# STORED ROWS start

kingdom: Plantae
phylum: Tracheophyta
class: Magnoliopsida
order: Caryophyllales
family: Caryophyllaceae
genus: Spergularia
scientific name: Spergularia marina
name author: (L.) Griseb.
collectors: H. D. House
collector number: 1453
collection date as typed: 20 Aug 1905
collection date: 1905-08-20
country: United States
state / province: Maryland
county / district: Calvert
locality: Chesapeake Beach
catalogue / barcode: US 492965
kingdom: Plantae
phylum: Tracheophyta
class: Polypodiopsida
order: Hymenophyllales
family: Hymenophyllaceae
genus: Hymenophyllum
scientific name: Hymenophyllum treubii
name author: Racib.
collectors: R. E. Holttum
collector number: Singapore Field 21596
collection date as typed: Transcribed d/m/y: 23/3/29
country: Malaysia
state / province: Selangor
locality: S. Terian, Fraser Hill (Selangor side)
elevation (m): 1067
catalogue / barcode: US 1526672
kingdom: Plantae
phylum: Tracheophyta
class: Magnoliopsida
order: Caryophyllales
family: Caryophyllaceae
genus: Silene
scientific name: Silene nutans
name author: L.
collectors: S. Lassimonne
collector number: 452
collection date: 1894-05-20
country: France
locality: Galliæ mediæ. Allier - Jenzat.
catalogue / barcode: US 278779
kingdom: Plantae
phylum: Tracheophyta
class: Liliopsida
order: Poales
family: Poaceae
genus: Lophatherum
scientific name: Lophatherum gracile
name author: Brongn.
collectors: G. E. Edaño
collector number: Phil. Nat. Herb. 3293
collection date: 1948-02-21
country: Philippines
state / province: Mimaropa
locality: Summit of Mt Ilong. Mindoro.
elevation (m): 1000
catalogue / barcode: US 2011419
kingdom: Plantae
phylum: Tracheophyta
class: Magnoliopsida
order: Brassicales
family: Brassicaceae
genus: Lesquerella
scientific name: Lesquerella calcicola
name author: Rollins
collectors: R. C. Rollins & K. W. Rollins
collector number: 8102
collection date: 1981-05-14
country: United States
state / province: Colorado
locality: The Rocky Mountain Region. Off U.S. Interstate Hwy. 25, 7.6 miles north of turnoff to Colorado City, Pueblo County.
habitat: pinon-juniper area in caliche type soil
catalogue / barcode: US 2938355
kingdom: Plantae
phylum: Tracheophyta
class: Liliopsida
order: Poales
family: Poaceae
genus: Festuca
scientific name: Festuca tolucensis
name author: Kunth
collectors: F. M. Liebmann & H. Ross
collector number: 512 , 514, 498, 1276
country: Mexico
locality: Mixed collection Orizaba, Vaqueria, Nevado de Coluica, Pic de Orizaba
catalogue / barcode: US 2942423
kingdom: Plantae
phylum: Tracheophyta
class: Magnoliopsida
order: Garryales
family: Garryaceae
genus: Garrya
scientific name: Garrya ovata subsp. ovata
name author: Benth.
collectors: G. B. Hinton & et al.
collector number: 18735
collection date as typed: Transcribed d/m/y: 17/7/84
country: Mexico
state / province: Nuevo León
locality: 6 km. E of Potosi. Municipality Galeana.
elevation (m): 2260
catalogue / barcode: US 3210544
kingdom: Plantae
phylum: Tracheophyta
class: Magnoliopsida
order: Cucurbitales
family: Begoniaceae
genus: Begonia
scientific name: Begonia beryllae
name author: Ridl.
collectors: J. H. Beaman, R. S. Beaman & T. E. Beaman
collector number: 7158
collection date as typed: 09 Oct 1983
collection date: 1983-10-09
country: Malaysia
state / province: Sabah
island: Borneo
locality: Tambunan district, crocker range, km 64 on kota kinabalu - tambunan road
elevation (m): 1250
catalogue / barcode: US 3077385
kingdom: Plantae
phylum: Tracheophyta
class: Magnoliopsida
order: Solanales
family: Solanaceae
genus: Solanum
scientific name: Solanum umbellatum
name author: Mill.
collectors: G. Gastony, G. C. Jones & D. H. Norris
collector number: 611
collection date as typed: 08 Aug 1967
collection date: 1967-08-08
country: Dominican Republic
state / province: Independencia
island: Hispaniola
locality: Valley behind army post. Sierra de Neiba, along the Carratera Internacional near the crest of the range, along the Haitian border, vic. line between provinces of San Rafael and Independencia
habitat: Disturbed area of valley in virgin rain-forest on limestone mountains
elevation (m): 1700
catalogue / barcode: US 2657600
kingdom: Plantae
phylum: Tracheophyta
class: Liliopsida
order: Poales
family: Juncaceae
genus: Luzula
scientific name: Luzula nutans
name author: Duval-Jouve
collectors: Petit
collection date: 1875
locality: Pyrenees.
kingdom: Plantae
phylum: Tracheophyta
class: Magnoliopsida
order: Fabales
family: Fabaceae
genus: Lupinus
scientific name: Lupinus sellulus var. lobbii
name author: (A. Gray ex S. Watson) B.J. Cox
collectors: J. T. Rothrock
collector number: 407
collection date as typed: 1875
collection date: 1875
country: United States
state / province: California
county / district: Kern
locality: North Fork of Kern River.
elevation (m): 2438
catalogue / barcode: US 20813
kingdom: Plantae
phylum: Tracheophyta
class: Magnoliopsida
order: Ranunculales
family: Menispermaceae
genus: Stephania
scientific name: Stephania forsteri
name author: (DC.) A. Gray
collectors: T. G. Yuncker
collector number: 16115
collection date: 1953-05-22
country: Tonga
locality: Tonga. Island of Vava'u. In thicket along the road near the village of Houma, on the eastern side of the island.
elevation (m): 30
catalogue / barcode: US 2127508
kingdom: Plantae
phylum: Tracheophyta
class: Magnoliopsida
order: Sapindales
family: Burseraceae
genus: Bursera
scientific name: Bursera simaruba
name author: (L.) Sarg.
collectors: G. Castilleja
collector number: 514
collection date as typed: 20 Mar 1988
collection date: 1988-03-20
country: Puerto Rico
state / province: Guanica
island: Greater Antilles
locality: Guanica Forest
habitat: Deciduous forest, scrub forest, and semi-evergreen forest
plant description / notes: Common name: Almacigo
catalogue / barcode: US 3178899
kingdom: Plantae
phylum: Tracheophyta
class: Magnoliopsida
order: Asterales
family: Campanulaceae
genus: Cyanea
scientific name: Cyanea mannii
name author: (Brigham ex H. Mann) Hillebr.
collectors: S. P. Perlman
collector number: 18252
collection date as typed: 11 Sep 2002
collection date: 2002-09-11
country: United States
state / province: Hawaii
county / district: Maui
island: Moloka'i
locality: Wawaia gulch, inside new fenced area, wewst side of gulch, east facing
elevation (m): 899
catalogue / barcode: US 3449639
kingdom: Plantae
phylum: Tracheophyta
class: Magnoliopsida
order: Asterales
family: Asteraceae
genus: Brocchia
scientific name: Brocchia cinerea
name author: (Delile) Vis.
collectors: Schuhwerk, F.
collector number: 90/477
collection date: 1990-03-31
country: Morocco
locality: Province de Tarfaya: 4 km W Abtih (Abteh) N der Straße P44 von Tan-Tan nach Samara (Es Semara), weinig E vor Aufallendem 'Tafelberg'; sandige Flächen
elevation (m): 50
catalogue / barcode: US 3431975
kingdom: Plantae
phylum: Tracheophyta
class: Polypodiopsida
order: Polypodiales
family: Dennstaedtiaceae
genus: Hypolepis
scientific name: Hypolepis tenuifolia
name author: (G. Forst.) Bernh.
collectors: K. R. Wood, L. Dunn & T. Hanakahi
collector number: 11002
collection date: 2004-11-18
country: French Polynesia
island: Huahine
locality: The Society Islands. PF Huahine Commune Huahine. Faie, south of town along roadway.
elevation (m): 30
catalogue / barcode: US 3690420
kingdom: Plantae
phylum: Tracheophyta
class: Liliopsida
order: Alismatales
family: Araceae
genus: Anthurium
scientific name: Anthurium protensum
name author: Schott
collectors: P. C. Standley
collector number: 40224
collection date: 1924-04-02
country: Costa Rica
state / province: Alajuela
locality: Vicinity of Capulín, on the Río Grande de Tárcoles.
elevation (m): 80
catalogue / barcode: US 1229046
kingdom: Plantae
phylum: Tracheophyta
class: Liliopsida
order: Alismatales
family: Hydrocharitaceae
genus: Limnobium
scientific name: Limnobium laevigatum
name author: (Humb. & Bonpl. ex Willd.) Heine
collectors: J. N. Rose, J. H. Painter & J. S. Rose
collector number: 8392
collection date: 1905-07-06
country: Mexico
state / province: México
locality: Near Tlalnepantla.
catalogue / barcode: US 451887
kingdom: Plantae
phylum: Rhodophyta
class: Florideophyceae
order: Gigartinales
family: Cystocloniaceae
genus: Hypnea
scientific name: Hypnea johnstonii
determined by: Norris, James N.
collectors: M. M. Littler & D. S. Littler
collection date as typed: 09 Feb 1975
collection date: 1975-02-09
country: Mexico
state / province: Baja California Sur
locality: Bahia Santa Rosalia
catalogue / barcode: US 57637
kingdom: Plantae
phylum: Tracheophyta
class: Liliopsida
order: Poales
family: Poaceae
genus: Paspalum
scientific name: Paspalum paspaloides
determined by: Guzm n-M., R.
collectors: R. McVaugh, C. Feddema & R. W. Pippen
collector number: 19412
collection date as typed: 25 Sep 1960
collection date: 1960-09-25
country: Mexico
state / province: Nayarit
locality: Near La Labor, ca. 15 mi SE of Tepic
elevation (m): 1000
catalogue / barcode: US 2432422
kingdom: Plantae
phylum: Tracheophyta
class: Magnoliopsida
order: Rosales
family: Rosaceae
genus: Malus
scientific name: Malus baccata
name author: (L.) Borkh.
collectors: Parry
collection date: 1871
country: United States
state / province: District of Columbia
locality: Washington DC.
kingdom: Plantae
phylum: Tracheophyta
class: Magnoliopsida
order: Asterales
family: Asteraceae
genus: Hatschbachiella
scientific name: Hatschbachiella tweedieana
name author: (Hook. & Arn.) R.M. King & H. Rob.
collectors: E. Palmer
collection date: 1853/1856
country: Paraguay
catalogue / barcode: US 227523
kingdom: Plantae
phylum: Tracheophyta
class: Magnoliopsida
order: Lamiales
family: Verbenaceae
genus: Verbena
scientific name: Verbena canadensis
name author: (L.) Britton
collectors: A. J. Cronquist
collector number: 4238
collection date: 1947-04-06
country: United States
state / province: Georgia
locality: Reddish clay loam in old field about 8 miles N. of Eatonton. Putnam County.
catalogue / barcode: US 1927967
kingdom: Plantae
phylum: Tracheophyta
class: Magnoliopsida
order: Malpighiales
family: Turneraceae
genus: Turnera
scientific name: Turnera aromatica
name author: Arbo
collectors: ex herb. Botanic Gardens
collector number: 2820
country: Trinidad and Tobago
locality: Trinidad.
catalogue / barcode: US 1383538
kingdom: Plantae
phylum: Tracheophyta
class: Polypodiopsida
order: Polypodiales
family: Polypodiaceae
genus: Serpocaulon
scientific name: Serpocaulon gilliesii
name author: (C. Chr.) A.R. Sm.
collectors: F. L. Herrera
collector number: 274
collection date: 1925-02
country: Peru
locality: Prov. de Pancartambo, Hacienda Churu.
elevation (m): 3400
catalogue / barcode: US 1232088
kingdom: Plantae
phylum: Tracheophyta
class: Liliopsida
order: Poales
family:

# STORED ROWS end

▶ _EXERCISE INSTRUCTIONS_
Copy out the lines starting at the one containing "catalogue / barcode: US 2011419" and ending at the one containing "habitat: pinon-juniper area", unchanged.

▶ _REPLY TO THE EXERCISE_
catalogue / barcode: US 2011419
kingdom: Plantae
phylum: Tracheophyta
class: Magnoliopsida
order: Brassicales
family: Brassicaceae
genus: Lesquerella
scientific name: Lesquerella calcicola
name author: Rollins
collectors: R. C. Rollins & K. W. Rollins
collector number: 8102
collection date: 1981-05-14
country: United States
state / province: Colorado
locality: The Rocky Mountain Region. Off U.S. Interstate Hwy. 25, 7.6 miles north of turnoff to Colorado City, Pueblo County.
habitat: pinon-juniper area in caliche type soil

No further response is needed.